Walmart.com generates millions of events per second. At WalmartLabs, I’m working in a team called the Customer Backbone (CBB), where we wanted to upgrade to a platform capable of processing this event volume in real-time and store the state/knowledge of possibly all the Walmart Customers generated by the processing. Kafka streams’ event-driven architecture seemed like the only obvious choice. However, there are a few challenges w.r.t. Walmart’s scale: – the clusters need to be large and the problems thereof. – infinite retention of changelog topics, wasting valuable disk. – slow stand-by task recovery in case of a node failure (changelog topics have GBs of data) – no repartitioning in Kafka Streams.
As part of the event-driven development and addressing the challenges above, I’m going to talk about some bold new ideas we developed as features/patches to Kafka Streams to deal with the scale required at Walmart.

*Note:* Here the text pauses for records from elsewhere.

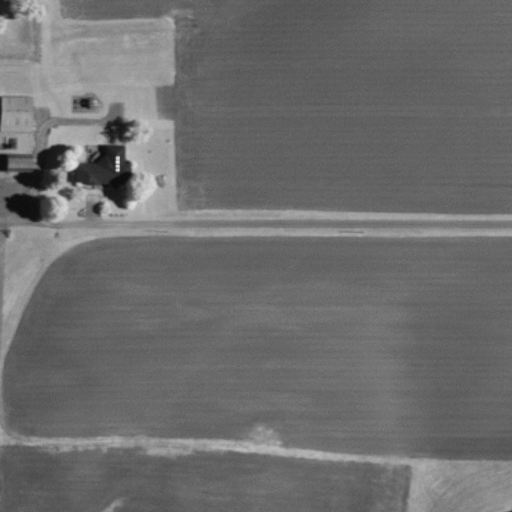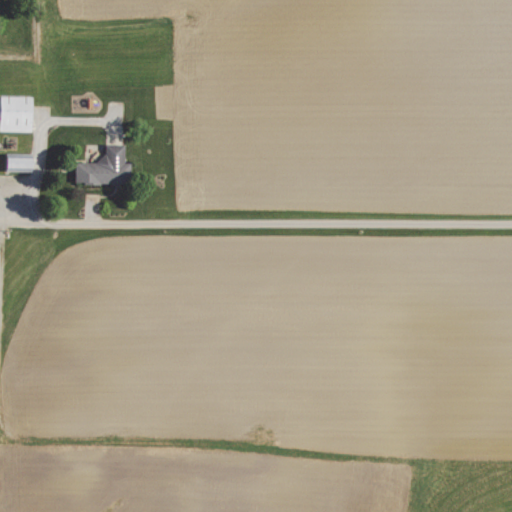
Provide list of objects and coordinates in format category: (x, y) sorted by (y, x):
building: (12, 161)
building: (101, 166)
road: (279, 220)
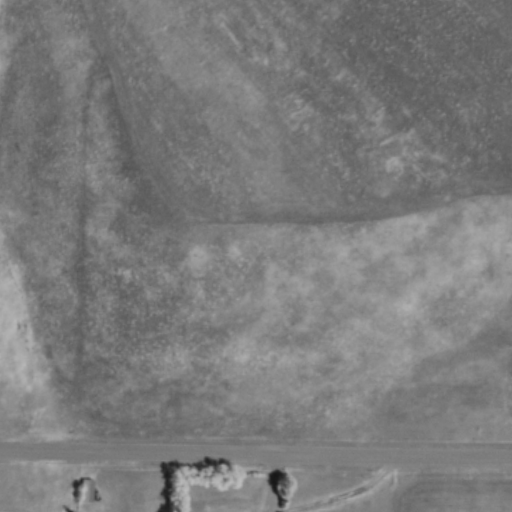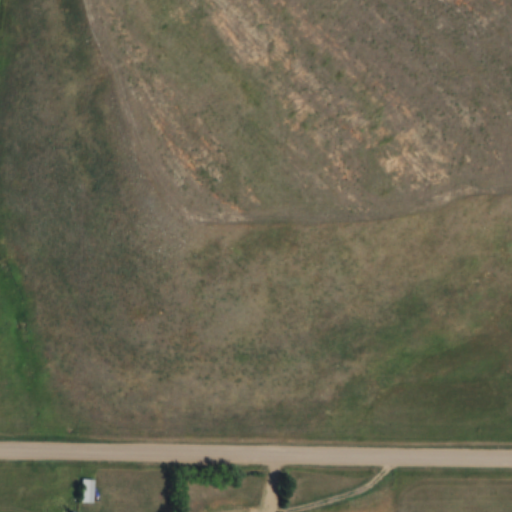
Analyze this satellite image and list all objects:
road: (256, 454)
building: (88, 490)
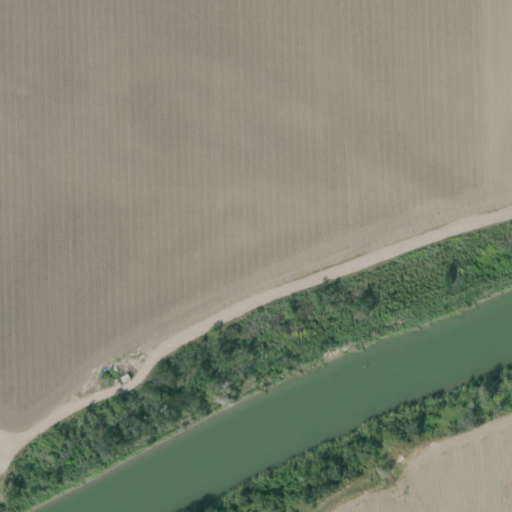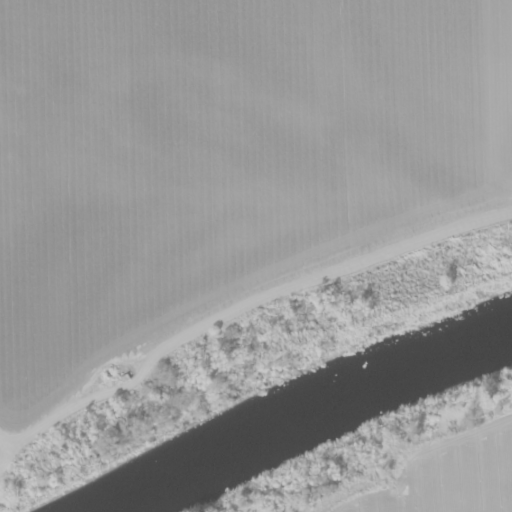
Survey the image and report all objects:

– Cold Bootstrap: Where in case of a Kafka Streams node failure, how instead of recovering from the change-log topic, we bootstrap the standby from active’s RocksDB using JSch and zero event loss by careful offset management.
– Dynamic Repartitioning: We added support for repartitioning in Kafka Streams where state is distributed among the new partitions. We can now elastically scale to any number of partitions and any number of nodes.
– Cloud/Rack/AZ aware task assignment: No active and standby tasks of the same partition are assigned to the same rack.
– Decreased Partition Assignment Size: With large clusters like ours (>400 nodes and 3 stream threads per node), the size of Partition Assignment of the KS cluster being few 100MBs, it takes a lot of time to settle a rebalance.
Key Takeaways: ‘
– Basic understanding of Kafka Streams.
– Productionizing Kafka Streams at scale.
– Using Kafka Streams as Distributed NoSQL DB.